At 9:49 AM, Anonymous said…
Hi Sweets, not to be a kill joy, but your thyroid was removed?!?. What are you praying for, that your thyroid will grow back like a foot or a hand that was cut off? That's the very organ that is needed to create the thyroid hormone. I am a beleiver, but I think this is pushing it a bit girl?. God will give back to you in other things. (((Hugs)))
At 9:45 PM, Unknown said…
Dear Mischka am so disappointed with your discouraging post, I would like to let u know that our God is the Lord of impossibilities and he is our creator he has all the missing parts of our bodies its all about u trusting in him and he can do things beyond our human understanding. My cc with a removed thyroid I would like to encourage u that dont love hope God is there for u.Amen
At 7:48 PM, Unknown said…
Boy, I needed to read all these, even the above doubting post showing that we all have ups and downs in where we all are, but our G-d, He, thankful for this, is unchanging, he is creative in all of what he does and who he is, fully able to make man from dust, and totally able to replace what was taken out with something more wonderful then what was before, amen! I have struggles, yes, was 289 pounds, now I have this dance between 195 to 181, want all of the areas I have lost from this. I have even gone through a war with loved ones over this area, others have said it was all in my head, even when it was tested and on paper they would not believe.

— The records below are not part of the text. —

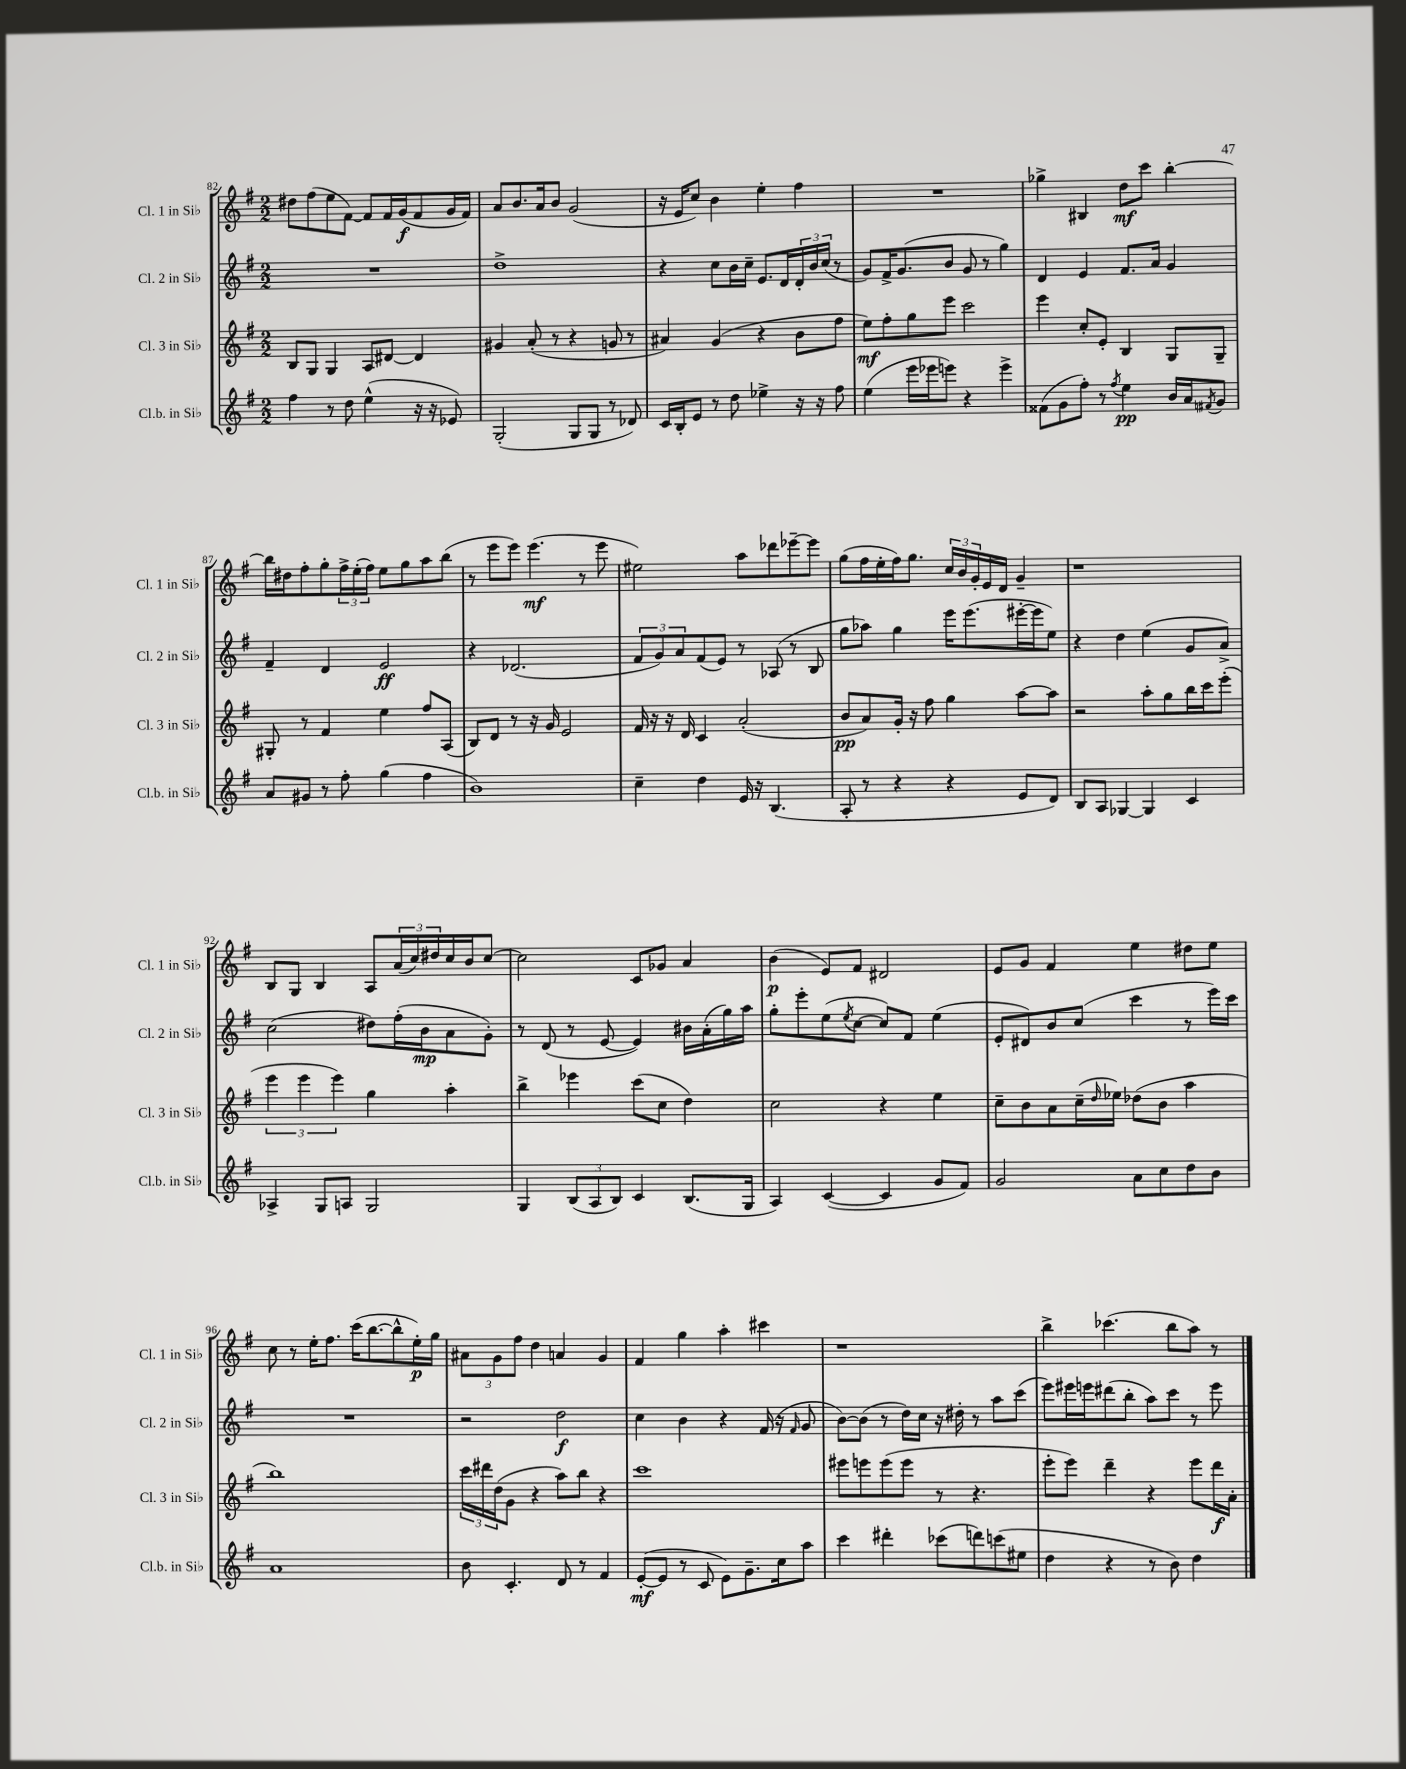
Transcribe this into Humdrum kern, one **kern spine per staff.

**kern	**dynam	**kern	**dynam	**kern	**dynam	**kern	**dynam
*part4	*part4	*part3	*part3	*part2	*part2	*part1	*part1
*staff4	*staff4	*staff3	*staff3	*staff2	*staff2	*staff1	*staff1
*I"Cl.b. in Si♭	*	*I"Cl. 3 in Si♭	*	*I"Cl. 2 in Si♭	*	*I"Cl. 1 in Si♭	*
*I'Cl.b. in Si♭	*	*I'Cl. 3 in Si♭	*	*I'Cl. 2 in Si♭	*	*I'Cl. 1 in Si♭	*
*clefG2	*	*clefG2	*	*clefG2	*	*clefG2	*
*k[f#]	*	*k[f#]	*	*k[f#]	*	*k[f#]	*
*M2/2	*	*M2/2	*	*M2/2	*	*M2/2	*
=82	=82	=82	=82	=82	=82	=82	=82
4ff#\	.	8B/L	.	1r	.	8dd#X\L	.
.	.	8G/J	.	.	.	(8ff#\	.
8r	.	4G/	.	.	.	8ee\	.
8dd\	.	.	.	.	.	[8f#\J)	.
(4ee^^\	.	8A/L	.	.	.	8f#/L]	.
.	.	[8d#X/J	.	.	.	16f#/L	.
.	.	.	.	.	.	(16g/J	f
16r	.	4d#/]	.	.	.	8f#/	.
16r	.	.	.	.	.	.	.
8e-X/)	.	.	.	.	.	16g/L	.
.	.	.	.	.	.	16f#/JJ)	.
=83	=83	=83	=83	=83	=83	=83	=83
(2G'/	.	4g#X/	.	1dd^	.	8a/L	.
.	.	.	.	.	.	8.b/	.
.	.	(8a'/	.	.	.	.	.
.	.	.	.	.	.	16a/k	.
.	.	8r	.	.	.	8b/J	.
8G/L	.	4r	.	.	.	(2g/	.
8G/J	.	.	.	.	.	.	.
8r	.	8gn/	.	.	.	.	.
8d-X/)	.	8r	.	.	.	.	.
=84	=84	=84	=84	=84	=84	=84	=84
16c/LL	.	4a#X/)	.	4r	.	16r	.
16B'/J	.	.	.	.	.	16e/KL	.
8e/J	.	.	.	.	.	8cc/J)	.
8r	.	(4g/	.	8cc\L	.	4b\	.
8dd\	.	.	.	16b\L	.	.	.
.	.	.	.	16cc~\JJ	.	.	.
4ee-X^\	.	4r	.	8.e/L	.	4ee'\	.
.	.	.	.	16d/L	.	.	.
16r	.	8b\L	.	24d'/	.	4ff#\	.
.	.	.	.	24b/	.	.	.
16r	.	.	.	.	.	.	.
.	.	.	.	(24cc/JJ	.	.	.
8ff#\	.	8ff#\J	.	8r	.	.	.
=85	=85	=85	=85	=85	=85	=85	=85
(4ee\	.	8ee\L)	mf	8g/L)	.	1r	.
.	.	8ff#'\	.	16f#^/K	.	.	.
.	.	.	.	(8.g/	.	.	.
16eee\LL	.	8gg\	.	.	.	.	.
16eee-X\J	.	.	.	.	.	.	.
8eeen\J)	.	8eee\J	.	8b/J	.	.	.
4r	.	2ccc\	.	8g/	.	.	.
.	.	.	.	8r	.	.	.
4eee^\	.	.	.	4gg\)	.	.	.
=86	=86	=86	=86	=86	=86	=86	=86
(8f##X\L	.	4eee\	.	4d/	.	4gg-X^\	.
8g\	.	.	.	.	.	.	.
8ff#'\J)	.	8cc'/L	.	4e/	.	4B#X/	.
8r	.	8e'/J	.	.	.	.	.
8qff#/	.	.	.	.	.	.	.
4ee\	pp	4B/	.	8.f#/L	.	8dd\L	mf
.	.	.	.	.	.	8ccc\J	.
.	.	.	.	16a/Jk	.	.	.
16b/LL	.	8G/L	.	4g/	.	[4bb'\	.
16a/J	.	.	.	.	.	.	.
8qf#X/	.	.	.	.	.	.	.
8g/J	.	8G~/J	.	.	.	.	.
!!LO:LB:g=z
=87	=87	=87	=87	=87	=87	=87	=87
8a/L	.	8G#X'/	.	4f#~/	.	16bb\LL]	.
.	.	.	.	.	.	16dd#X\J	.
8g#X/J	.	8r	.	.	.	8ff#'\	.
8r	.	4f#/	.	4d/	.	8gg'\	.
8ff#'\	.	.	.	.	.	24ff#^\L	.
.	.	.	.	.	.	(24ee'\	.
.	.	.	.	.	.	24ff#\JJ)	.
(4gg\	.	4ee\	.	2e/	ff	8ee\L	.
.	.	.	.	.	.	8gg\	.
4ff#\	.	8ff#/L	.	.	.	8aa\	.
.	.	(8A/J	.	.	.	(8bb\J	.
=88	=88	=88	=88	=88	=88	=88	=88
1b)	.	8B/L)	.	4r	.	8r	.
.	.	8d/J	.	.	.	8eee\L	.
.	.	8r	.	(2.d-X/	.	8eee\J)	.
.	.	16r	.	.	.	(4.eee\	mf
.	.	16g/	.	.	.	.	.
.	.	2e/	.	.	.	.	.
.	.	.	.	.	.	8r	.
.	.	.	.	.	.	8eee\	.
=89	=89	=89	=89	=89	=89	=89	=89
4cc~\	.	16f#/	.	12f#/L	.	2ee#X\)	.
.	.	16r	.	.	.	.	.
.	.	.	.	12g/)	.	.	.
.	.	16r	.	.	.	.	.
.	.	.	.	12a/	.	.	.
.	.	16d/	.	.	.	.	.
4dd\	.	4c/	.	(8f#/	.	.	.
.	.	.	.	8e/J)	.	.	.
16e/	.	(2a'/	.	8r	.	8aa\L	.
16r	.	.	.	.	.	.	.
(4.B/	.	.	.	(8A-X/	.	8ddd-X\	.
.	.	.	.	8r	.	[8eee-X~\	.
.	.	.	.	8B/	.	8eee-\J]	.
=90	=90	=90	=90	=90	=90	=90	=90
8A'/	.	8b/L	pp	8gg\L	.	(8gg\L	.
8r	.	8a/)	.	8aa-X\J)	.	16ff#\L	.
.	.	.	.	.	.	16ee'\	.
4r	.	16g'/Jk	.	4gg\	.	16ff#\J)	.
.	.	16r	.	.	.	8.gg\J	.
.	.	8ff#\	.	.	.	.	.
4r	.	4gg\	.	16eee\KL	.	24cc/LL	.
.	.	.	.	.	.	24b/	.
.	.	.	.	(8.eee\	.	.	.
.	.	.	.	.	.	24g'/	.
.	.	.	.	.	.	16e/	.
.	.	.	.	.	.	16d/JJ	.
8e/L	.	[8aa\L	.	[16eee#X'\L	.	4g~/	.
.	.	.	.	16eee#\J]	.	.	.
8d/J)	.	8aa\J]	.	8ee\J)	.	.	.
=91	=91	=91	=91	=91	=91	=91	=91
8B/L	.	2r	.	4r	.	1r	.
8A/J	.	.	.	.	.	.	.
[4G-X/	.	.	.	4dd\	.	.	.
4G-/]	.	8aa'\L	.	(4ee\	.	.	.
.	.	8gg\	.	.	.	.	.
4c/	.	16bb\L	.	8g/L	.	.	.
.	.	16ccc\J	.	.	.	.	.
.	.	(8eee'\J	.	8a^/J)	.	.	.
!!LO:LB:g=z
=92	=92	=92	=92	=92	=92	=92	=92
4A-X^/	.	6eee\	.	(2cc\	.	8B/L	.
.	.	.	.	.	.	8G/J	.
.	.	6eee\	.	.	.	.	.
8G/L	.	.	.	.	.	4B/	.
.	.	6eee\)	.	.	.	.	.
8An/J	.	.	.	.	.	.	.
2G/	.	4gg\	.	8dd#X\L)	.	8A/L	.
.	.	.	.	(16ff#'\L	.	(24a/L	.
.	.	.	.	.	.	24cc/)	.
.	.	.	.	16b\J	mp	.	.
.	.	.	.	.	.	24dd#X/	.
.	.	4aa'\	.	8a\	.	16cc/	.
.	.	.	.	.	.	16b/J	.
.	.	.	.	8g'\J)	.	[8cc/J	.
=93	=93	=93	=93	=93	=93	=93	=93
4G/	.	4bb^\	.	8r	.	2cc\]	.
.	.	.	.	(8d/	.	.	.
(12B/L	.	4eee-X\	.	8r	.	.	.
12A/	.	.	.	.	.	.	.
.	.	.	.	[8e/	.	.	.
12B/J)	.	.	.	.	.	.	.
4c/	.	(8ccc\L	.	4e/])	.	8c/L	.
.	.	8cc\J	.	.	.	8g-X/J	.
(8.B/L	.	4dd\)	.	16b#X\LL	.	4a/	.
.	.	.	.	(16a'\	.	.	.
.	.	.	.	16gg\)	.	.	.
16G/Jk	.	.	.	16aa\JJ	.	.	.
=94	=94	=94	=94	=94	=94	=94	=94
4A/)	.	2cc\	.	8gg'\L	.	(4b\	p
.	.	.	.	8eee'\	.	.	.
([4c/	.	.	.	(8ee\	.	8e/L)	.
.	.	.	.	8qee/	.	.	.
.	.	.	.	[8cc\J	.	8f#/J	.
4c/]	.	4r	.	8cc/L])	.	2d#X/	.
.	.	.	.	8f#/J	.	.	.
8g/L	.	4ee\	.	(4ee\	.	.	.
8f#/J)	.	.	.	.	.	.	.
=95	=95	=95	=95	=95	=95	=95	=95
2g/	.	8cc~\L	.	8e'/L	.	8e/L	.
.	.	8b\	.	8d#X/)	.	8g/J	.
.	.	8a\	.	8b/	.	4f#/	.
.	.	(16cc~\L	.	(8cc/J	.	.	.
.	.	16qqdd/	.	.	.	.	.
.	.	16ee-X\JJ)	.	.	.	.	.
8a\L	.	(8dd-X\L	.	4ccc\	.	4ee\	.
8cc\	.	8b\J	.	.	.	.	.
8dd\	.	4aa\	.	8r	.	8dd#X\L	.
8b\J	.	.	.	16eee\LL)	.	8ee\J	.
.	.	.	.	16ccc\JJ	.	.	.
!!LO:LB:g=z
=96	=96	=96	=96	=96	=96	=96	=96
1a	.	1bb)	.	1r	.	8cc\	.
.	.	.	.	.	.	8r	.
.	.	.	.	.	.	16ee'\KL	.
.	.	.	.	.	.	8.ff#\J	.
.	.	.	.	.	.	(16ccc\KL	.
.	.	.	.	.	.	[8.bb\	.
.	.	.	.	.	.	8bb^^\]	.
.	.	.	.	.	.	16ee'\L)	p
.	.	.	.	.	.	16gg\JJ	.
=97	=97	=97	=97	=97	=97	=97	=97
8b\	.	24ccc\LL	.	2r	.	12a#X\L	.
.	.	24ddd#X\	.	.	.	.	.
.	.	(24dd\J	.	.	.	12g\	.
4.c'/	.	8g\J	.	.	.	.	.
.	.	.	.	.	.	12ff#\J	.
.	.	4r	.	.	.	4dd\	.
8d/	.	8aa\L)	.	2dd\	f	4an/	.
8r	.	8bb\J	.	.	.	.	.
4f#/	.	4r	.	.	.	4g/	.
=98	=98	=98	=98	=98	=98	=98	=98
([8e'/L	mf	1ccc	.	4cc\	.	4f#/	.
8e/J]	.	.	.	.	.	.	.
8r	.	.	.	4b\	.	4gg\	.
8c/	.	.	.	.	.	.	.
8e\L)	.	.	.	4r	.	4aa'\	.
8.g~\	.	.	.	.	.	.	.
.	.	.	.	(16f#/	.	4ccc#X\	.
16cc\k	.	.	.	16r	.	.	.
.	.	.	.	16qqf#/	.	.	.
8aa\J	.	.	.	8g/	.	.	.
=99	=99	=99	=99	=99	=99	=99	=99
4ccc\	.	8eee#X\L	.	[8b\L)	.	1r	.
.	.	8eeen\	.	(8b\J]	.	.	.
4ddd#X'\	.	(8eee\	.	8r	.	.	.
.	.	8eee\J	.	16dd\LL)	.	.	.
.	.	.	.	16cc\JJ	.	.	.
(8ccc-X\L	.	8r	.	16r	.	.	.
.	.	.	.	16dd#X'\	.	.	.
8dddn\)	.	4.r	.	8r	.	.	.
(8cccn\	.	.	.	8aa\L	.	.	.
8ee#X\J	.	.	.	(8ccc\J	.	.	.
=100	=100	=100	=100	=100	=100	=100	=100
4dd\	.	8eee'\L	.	8eee\L)	.	4bb^\	.
.	.	8eee\J)	.	16eee#X\L	.	.	.
.	.	.	.	16eeen\J	.	.	.
4r	.	4ddd~\	.	(8ddd#X\	.	(4.ccc-X\	.
.	.	.	.	8bb'\J	.	.	.
8r	.	4r	.	8aa\L)	.	.	.
8b\)	.	.	.	8ccc\J	.	8bb\L	.
4dd\	.	8eee\L	.	8r	.	8aa\J)	.
.	.	16ddd\L	f	8eee\	.	8r	.
.	.	16a'\JJ	.	.	.	.	.
==	==	==	==	==	==	==	==
*-	*-	*-	*-	*-	*-	*-	*-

I because of others hate and wanting to be free of me even drove me to want to kill myself over it all. G-d is love, and his perfect love casts out fear, when others take steps to create what they think is wrong with your take on things, doesn't mean it is true, only G-d is completely truth, let men be lies, not HIM! 100 pounds isn't easy to take off, and my plate is completely overloaded, crying today for Abba, to set up and take this from me for I can't do it all on my own. Even when I know he is the only one that loves me, his perfect love must cast this out too, just like we know when our kids ask for something that is good, we do it for them, not give them something other then what they asked for and believed they would receive from us. Abba, G-d is complete in his love, this is his seed of faith he starts in is, and he will be see it through! That is what a faithful father does, can't be anything other then faithful, can't help it, his love for us revokes that out of him! Laurel (victory)

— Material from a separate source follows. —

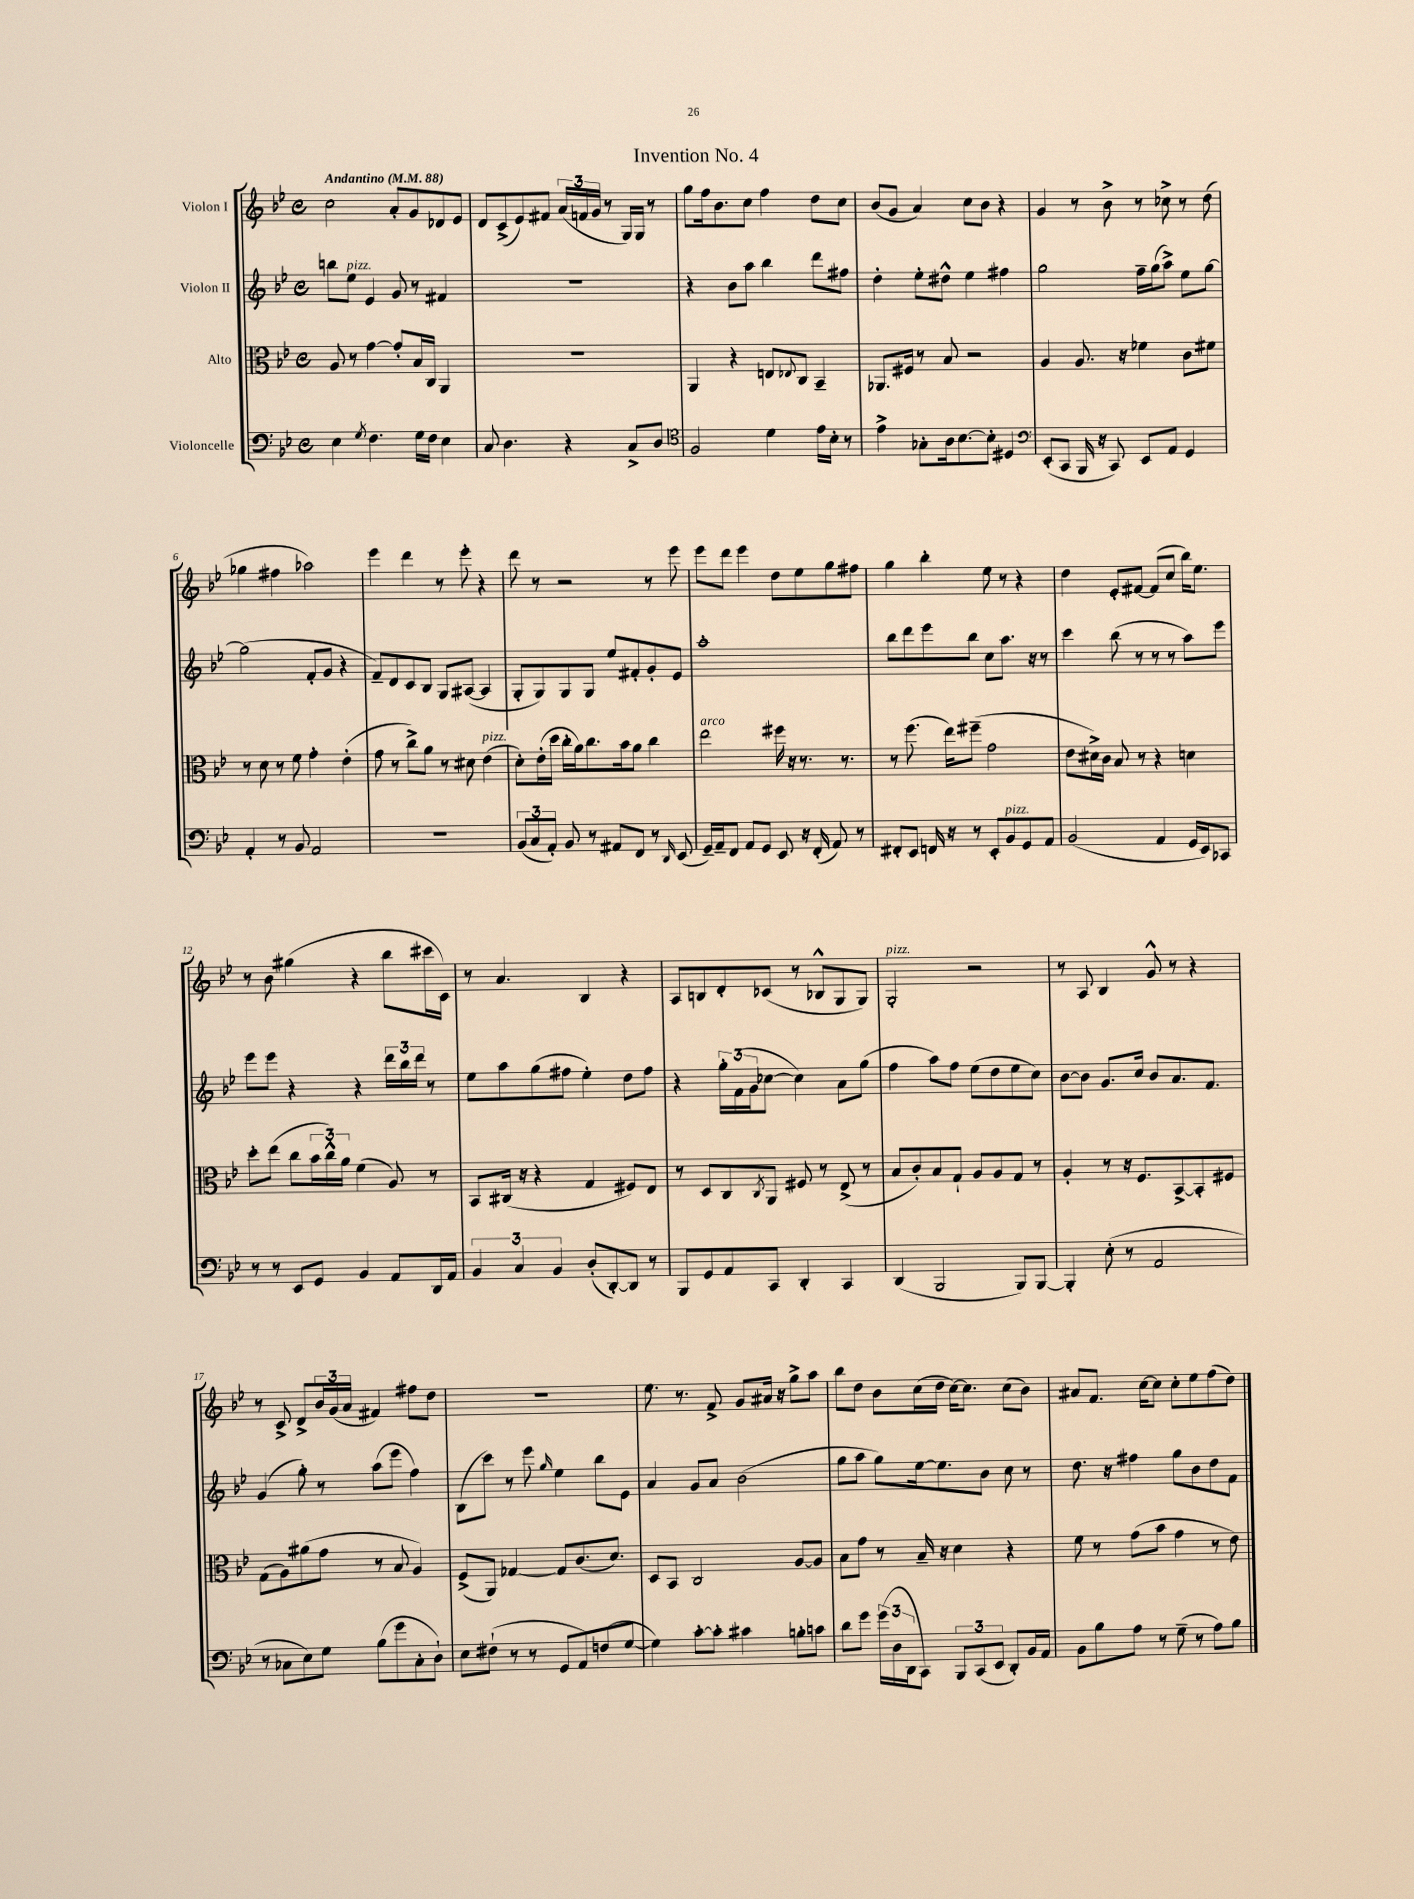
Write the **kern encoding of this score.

At 11:27 AM, joseadric said…
God can grow back the thyroid...if he can raise a person from death..why not a normal organ. Have faith in Jesus. I am also suffering from thyroid and right now i pray for this lady too for healing and for a miracle
At 10:08 PM, Lisa said…
I have been having thyroid issues(goiter) since i became pregnant for my son. It is now 5 months pospartum.. i have been dealing with nervous, elevated heart rate, anxiety, panic attacks... my blood test showing as mild hyperthyroidism.. i have ran many times to the ER....doctors... after reading your testimony todat.. im really encouraged.. Jesus is our healer... That there is nothing impossible for him. I have began to trust in him... that he will deliver and restore me once again. Thank you so much for your testimony. God Bless.